A second date followed, along with dozens of very funny emails (some guys have looks, some guys can dance, I do funny emails). A third date was in the planning stage when I received an email, one I felt Charlotte Bronte might have sent if computers were available in the 19th century:

“My deceit has caught up to me, and I can never see you again.”

I was devastated. It had only been two dates, but I had already imagined the great life we were going to have together. The witty conversations, the laughter from jokes no one else could understand, the sex. All my follow-up emails were ignored so I searched the internet for clues. I tend to get somewhat obsessive. It’s not healthy, and I know it’s wrong; I still remember the license plate number of a girl I had a crush on in high school (I know, scares me, too).

Eventually I gave up — I found nothing. I would have to chalk it up to experience, start the movie again and hope someone else would buy a ticket to the show.

A few months later I was meeting another woman for drinks. The place we were to meet was a very large restaurant with many rooms, each with its own bar. I was there early, so I walked around, moved from room to room, bar to bar, and that’s when I saw her. Hollie. She was standing alone; she did not see me coming as I moved up beside her.

“Hello,” I said.

There is that split second when you first see someone that your face betrays your thoughts, gives you up to the police, hands the invasion plans over to the enemy. Those milliseconds before you have the chance to put on the bullshit smile and say how happy you are to see me.

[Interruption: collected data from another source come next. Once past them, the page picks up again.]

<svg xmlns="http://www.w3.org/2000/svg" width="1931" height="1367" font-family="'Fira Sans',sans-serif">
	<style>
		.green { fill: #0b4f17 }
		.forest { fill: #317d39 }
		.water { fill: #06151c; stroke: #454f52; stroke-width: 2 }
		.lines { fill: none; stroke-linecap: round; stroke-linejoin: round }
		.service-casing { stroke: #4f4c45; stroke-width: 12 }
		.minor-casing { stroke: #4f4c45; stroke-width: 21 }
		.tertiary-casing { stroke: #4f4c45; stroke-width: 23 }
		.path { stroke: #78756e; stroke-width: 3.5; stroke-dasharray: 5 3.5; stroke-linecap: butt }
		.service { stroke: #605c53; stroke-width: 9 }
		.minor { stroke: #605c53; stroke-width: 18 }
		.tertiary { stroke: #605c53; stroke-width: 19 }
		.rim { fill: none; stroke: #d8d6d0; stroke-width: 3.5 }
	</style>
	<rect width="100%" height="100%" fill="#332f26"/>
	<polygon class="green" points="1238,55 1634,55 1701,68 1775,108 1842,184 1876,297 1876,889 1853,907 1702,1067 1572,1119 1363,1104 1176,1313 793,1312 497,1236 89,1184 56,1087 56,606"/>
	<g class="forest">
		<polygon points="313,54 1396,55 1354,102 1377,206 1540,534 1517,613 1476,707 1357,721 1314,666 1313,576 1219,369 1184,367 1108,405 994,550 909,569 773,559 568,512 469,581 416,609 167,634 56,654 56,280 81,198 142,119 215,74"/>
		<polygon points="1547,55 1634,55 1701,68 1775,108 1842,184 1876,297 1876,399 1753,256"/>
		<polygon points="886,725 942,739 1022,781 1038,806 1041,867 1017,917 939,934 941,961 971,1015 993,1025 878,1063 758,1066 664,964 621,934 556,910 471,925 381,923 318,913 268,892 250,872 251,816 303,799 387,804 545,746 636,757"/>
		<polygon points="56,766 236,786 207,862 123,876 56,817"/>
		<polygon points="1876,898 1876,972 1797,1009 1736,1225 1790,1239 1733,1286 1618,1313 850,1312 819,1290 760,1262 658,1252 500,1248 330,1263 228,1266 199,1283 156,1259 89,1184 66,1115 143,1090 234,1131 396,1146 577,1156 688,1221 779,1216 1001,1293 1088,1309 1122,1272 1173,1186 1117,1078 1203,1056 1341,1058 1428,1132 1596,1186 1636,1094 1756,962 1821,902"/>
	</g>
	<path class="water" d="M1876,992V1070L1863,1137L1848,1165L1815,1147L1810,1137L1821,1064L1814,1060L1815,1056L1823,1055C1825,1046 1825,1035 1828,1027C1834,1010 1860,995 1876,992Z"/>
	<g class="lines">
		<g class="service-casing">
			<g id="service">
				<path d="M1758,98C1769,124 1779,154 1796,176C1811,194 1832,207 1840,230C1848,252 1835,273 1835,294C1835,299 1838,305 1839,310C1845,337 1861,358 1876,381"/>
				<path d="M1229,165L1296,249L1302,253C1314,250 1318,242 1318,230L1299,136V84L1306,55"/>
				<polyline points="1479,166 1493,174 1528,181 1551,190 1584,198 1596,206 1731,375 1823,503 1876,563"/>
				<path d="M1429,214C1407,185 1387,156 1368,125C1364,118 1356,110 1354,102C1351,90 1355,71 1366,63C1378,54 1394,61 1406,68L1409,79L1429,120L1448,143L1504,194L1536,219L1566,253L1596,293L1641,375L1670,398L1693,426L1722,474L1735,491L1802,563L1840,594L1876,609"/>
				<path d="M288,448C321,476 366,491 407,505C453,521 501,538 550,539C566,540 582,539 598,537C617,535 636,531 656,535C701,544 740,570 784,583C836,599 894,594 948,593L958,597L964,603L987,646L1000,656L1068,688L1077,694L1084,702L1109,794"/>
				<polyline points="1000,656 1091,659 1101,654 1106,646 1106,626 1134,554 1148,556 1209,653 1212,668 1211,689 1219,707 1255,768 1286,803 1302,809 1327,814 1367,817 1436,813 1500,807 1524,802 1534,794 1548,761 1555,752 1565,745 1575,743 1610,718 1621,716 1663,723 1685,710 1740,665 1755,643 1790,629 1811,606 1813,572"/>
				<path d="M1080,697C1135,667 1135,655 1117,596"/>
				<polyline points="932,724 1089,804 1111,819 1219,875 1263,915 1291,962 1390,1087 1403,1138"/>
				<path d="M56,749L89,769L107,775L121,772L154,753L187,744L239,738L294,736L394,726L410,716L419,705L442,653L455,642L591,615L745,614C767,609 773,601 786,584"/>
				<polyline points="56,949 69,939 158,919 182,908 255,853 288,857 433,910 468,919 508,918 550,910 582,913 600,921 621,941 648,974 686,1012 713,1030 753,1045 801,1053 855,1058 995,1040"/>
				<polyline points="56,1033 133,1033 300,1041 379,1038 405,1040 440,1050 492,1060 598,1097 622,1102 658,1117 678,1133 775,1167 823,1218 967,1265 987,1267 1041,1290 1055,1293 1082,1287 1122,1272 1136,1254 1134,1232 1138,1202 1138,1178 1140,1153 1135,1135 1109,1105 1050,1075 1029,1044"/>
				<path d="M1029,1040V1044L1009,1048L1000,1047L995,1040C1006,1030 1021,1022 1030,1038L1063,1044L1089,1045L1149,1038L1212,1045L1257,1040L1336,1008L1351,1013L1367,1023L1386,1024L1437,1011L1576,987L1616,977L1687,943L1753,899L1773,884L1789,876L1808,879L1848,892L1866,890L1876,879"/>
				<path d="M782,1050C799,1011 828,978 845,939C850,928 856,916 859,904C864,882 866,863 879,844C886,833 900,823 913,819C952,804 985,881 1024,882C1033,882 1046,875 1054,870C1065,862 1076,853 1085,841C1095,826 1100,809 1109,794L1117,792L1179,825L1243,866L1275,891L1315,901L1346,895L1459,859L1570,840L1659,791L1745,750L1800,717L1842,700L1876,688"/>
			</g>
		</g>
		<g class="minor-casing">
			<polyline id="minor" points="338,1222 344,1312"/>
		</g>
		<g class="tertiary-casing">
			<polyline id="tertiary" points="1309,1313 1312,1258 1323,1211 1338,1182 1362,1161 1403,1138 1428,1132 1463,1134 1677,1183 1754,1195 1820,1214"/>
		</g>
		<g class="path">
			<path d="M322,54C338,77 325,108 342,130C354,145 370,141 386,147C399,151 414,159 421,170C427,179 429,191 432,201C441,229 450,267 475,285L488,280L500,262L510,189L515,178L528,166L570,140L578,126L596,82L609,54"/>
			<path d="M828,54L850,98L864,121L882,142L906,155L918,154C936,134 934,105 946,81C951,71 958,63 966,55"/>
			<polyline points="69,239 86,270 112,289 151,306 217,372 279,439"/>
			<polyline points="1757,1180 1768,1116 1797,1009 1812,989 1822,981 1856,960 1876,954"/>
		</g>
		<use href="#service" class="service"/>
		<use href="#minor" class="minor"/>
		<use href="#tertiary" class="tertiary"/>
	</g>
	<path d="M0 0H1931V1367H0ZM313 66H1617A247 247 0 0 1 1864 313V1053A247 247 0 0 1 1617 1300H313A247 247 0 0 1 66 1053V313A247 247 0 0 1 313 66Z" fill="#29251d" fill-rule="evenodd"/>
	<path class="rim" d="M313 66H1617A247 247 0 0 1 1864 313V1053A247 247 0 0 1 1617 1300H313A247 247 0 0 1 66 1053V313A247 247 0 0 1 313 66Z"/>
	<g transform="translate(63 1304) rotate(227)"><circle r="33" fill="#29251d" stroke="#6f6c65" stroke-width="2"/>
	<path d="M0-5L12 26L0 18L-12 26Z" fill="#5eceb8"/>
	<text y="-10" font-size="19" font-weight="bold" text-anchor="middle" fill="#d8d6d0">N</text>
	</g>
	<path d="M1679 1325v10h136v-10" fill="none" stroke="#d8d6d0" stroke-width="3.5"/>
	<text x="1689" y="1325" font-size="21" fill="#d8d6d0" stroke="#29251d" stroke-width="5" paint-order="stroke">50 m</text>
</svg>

She was not happy to see me.

We begin the small talk, I ask how she has been and what was she doing here. She tells me she was meeting a friend, but it looks like the friend’s a no show, so she was leaving after this drink. We talk some more, then I ask the question she was hoping I would not ask, but I was tired of tripping over loose ends.

“What was the deceit?”

She refused to discuss it, and then miraculously answered her cell phone that never rang. She then mouths, “I need to take this, I’ll be right back,” and gathered her things and headed toward the front door.

The entrance to the restaurant is very large, more like a garage then a doorway. I watched as she put her cell phone back in her purse just as an older man — tall and distinguished, except for hair like Albert Einstein’s — walked up to her in the parking lot. I can see them talking, a few hand gestures from Hollie (“For the love of God, we can’t go back in there), then the two walked toward her silver Jaguar.

I watched as Hollie, a woman I am sure I would never see again, and the man with Einstein hair whom I was sure had a great deal of money and a very large penis, get into her car and drive away.

As I watched I thought about how I felt about this woman, how I pined for her and thought if I could only see her again I knew I could change her mind. Then another thought came to me. Not so much a thought, but a memory. A conversation I had with my friend Tammy after first meeting Hollie, before the deceit would end things, when I was still walking on air. I told her I had met a woman, and she had a unique way of spelling her name.

“H-O-L-L-I-E,” I said.

Tammy thought for a second. “‘I-E’ and not a ‘Y’?” she asked.

“Yes,” I replied.

I was comforted by what Tammy said next, and the reason I love my friends.

“Yeah,” she said, “she’s a fuckin’ whore bag.”

The movie of my life may not have a leading lady yet, but it does have a wonderful supporting cast.